Walter Clucas Craine (1877 – 1961) was a politician and trade unionist from the Isle of Man. He was a long-time Member of the House of Keys and the first Labour mayor of Douglas. Outside politics he worked as a baker, commercial traveller and insurance agent.

In 1903 he became the treasurer of the Clarion Club.

In April 1908 Craine took part in setting up a branch of the Independent Labour Party on the Isle of Man. Soon after the foundation of the party branch, the party was able to get Craine elected as the Poor Law Guardian for Douglas Craine ran unsuccessfully for a seat in the House of Keys in the 1908 election as an Independent Labour candidate in Douglas. He agitated at many street meetings, and obtained 282 votes.

During the First World War, he served in the British Army in France and Salonika.

In 1919 he was elected to the House of Keys as one its first Manx Labour Party members. He was re-elected in 1924. In 1929 he ran unopposed. He remained a MHK until 1946. In 1938 he was successful in getting the Manx Divorce Act through Tynwald.

When the War Consultative Committee was set up in 1939, what has been referred to as the Isle of Man 'war cabinet', Craine was included as one of its seven members. He was one of three Manx Labour Party members of the committee, and one of five Members of the House of Keys.

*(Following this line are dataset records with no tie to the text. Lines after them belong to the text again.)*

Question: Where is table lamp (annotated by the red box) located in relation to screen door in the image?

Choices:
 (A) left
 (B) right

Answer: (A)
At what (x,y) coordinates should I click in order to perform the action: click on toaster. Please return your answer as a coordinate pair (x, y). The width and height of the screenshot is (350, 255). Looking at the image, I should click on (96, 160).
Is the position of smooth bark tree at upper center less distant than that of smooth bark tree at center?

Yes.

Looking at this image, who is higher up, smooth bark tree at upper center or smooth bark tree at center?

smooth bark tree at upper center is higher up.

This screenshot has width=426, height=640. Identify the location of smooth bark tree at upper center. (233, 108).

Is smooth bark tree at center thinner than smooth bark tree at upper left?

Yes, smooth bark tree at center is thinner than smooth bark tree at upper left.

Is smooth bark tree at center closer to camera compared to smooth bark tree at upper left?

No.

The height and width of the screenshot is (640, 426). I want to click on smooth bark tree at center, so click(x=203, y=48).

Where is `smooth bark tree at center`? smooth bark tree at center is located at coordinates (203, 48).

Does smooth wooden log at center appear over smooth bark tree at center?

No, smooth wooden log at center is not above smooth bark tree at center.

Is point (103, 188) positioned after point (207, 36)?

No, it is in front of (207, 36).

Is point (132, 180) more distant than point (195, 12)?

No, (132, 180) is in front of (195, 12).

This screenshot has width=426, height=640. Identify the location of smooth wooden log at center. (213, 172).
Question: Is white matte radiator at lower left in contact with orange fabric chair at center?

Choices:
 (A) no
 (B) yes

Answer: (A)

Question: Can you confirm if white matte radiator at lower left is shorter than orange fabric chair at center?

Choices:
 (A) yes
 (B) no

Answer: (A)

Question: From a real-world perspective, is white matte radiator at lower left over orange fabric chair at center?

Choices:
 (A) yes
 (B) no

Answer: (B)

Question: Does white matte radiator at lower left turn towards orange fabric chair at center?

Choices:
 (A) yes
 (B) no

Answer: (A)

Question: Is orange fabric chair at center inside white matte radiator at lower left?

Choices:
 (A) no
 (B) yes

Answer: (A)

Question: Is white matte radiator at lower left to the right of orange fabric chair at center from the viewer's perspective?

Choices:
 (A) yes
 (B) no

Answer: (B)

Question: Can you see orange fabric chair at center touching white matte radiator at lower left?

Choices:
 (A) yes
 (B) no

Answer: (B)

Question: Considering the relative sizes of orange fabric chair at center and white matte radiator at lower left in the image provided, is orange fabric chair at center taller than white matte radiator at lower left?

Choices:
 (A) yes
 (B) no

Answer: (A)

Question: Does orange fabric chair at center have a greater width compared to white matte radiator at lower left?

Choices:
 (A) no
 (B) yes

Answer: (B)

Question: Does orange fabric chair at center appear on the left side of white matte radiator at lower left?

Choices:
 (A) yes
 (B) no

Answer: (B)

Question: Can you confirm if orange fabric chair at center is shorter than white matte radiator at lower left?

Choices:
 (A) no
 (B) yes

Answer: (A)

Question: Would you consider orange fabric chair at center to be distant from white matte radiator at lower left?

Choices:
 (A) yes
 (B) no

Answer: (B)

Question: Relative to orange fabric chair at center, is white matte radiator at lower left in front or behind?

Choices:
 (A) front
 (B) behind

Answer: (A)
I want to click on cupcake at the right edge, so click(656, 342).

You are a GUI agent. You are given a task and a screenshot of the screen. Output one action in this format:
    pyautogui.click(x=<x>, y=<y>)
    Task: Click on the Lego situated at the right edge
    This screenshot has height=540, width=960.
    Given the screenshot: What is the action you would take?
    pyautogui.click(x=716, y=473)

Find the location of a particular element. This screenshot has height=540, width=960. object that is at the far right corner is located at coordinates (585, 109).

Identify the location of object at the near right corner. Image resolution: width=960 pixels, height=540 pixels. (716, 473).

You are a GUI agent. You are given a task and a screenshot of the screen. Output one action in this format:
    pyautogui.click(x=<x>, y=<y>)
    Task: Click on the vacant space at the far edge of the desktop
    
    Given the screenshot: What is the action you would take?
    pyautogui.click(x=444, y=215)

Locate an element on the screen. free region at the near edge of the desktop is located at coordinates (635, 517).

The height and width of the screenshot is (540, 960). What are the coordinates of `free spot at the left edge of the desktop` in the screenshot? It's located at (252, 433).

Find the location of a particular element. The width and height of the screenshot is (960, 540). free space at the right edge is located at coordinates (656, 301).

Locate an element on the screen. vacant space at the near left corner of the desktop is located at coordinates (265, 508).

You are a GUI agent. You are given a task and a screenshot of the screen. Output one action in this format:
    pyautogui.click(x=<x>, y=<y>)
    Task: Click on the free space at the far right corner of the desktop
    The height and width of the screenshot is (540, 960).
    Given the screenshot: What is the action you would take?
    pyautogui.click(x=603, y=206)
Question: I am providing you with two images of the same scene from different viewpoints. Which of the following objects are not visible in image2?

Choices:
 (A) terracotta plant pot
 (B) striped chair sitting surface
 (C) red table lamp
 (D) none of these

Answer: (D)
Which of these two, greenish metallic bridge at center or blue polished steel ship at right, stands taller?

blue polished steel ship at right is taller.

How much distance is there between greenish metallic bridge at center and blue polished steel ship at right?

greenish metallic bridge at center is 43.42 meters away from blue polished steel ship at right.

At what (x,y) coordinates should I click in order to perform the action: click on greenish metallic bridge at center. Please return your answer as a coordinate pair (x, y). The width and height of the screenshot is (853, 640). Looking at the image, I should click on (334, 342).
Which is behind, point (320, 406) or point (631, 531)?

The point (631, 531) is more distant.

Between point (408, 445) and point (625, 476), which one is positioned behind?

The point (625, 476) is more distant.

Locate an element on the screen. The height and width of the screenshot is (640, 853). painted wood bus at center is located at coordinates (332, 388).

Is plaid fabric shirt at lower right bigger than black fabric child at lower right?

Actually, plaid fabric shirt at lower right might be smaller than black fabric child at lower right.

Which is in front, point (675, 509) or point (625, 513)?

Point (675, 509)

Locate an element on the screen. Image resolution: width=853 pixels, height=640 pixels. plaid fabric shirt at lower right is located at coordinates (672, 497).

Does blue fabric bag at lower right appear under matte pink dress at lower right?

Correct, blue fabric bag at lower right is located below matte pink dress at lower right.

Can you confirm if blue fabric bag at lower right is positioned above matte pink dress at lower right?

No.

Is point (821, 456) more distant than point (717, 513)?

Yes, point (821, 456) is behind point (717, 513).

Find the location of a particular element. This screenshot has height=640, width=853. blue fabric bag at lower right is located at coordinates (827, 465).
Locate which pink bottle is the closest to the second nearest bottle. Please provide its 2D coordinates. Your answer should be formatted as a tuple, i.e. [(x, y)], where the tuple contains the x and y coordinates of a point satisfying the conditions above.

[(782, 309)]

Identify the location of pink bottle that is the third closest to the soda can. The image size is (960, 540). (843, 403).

Between 1937 and 1939 he served as mayor of Douglas. Craine also chaired the Isle of Man Asylum/Mental Health Board from 1937 to 1946.

In January 1946 Craine along with a fellow Labour MHK from Douglas, A. J. Teare, proposed a law that would have given Douglas two and Ramsey one additional seats in the House of Keys, which would have increased that House's number to 27. The proposal was narrowly rejected by the House. There were several other attempts at electoral reform in the subsequent years, and a redistribution similar to that proposed did go ahead in 1956. Craine was re-elected to the House of Keys in 1950, and would remain a MHK until 1956.

Craine was a long-time member of the Transport and General Workers' Union (T&G). In 1958 T&G awarded him its Gold Badge in recognition of his services to the union.

Craine served as the secretary of the Isle of Man Football Association and the Isle of Man Licensed Victuallers Association for many years.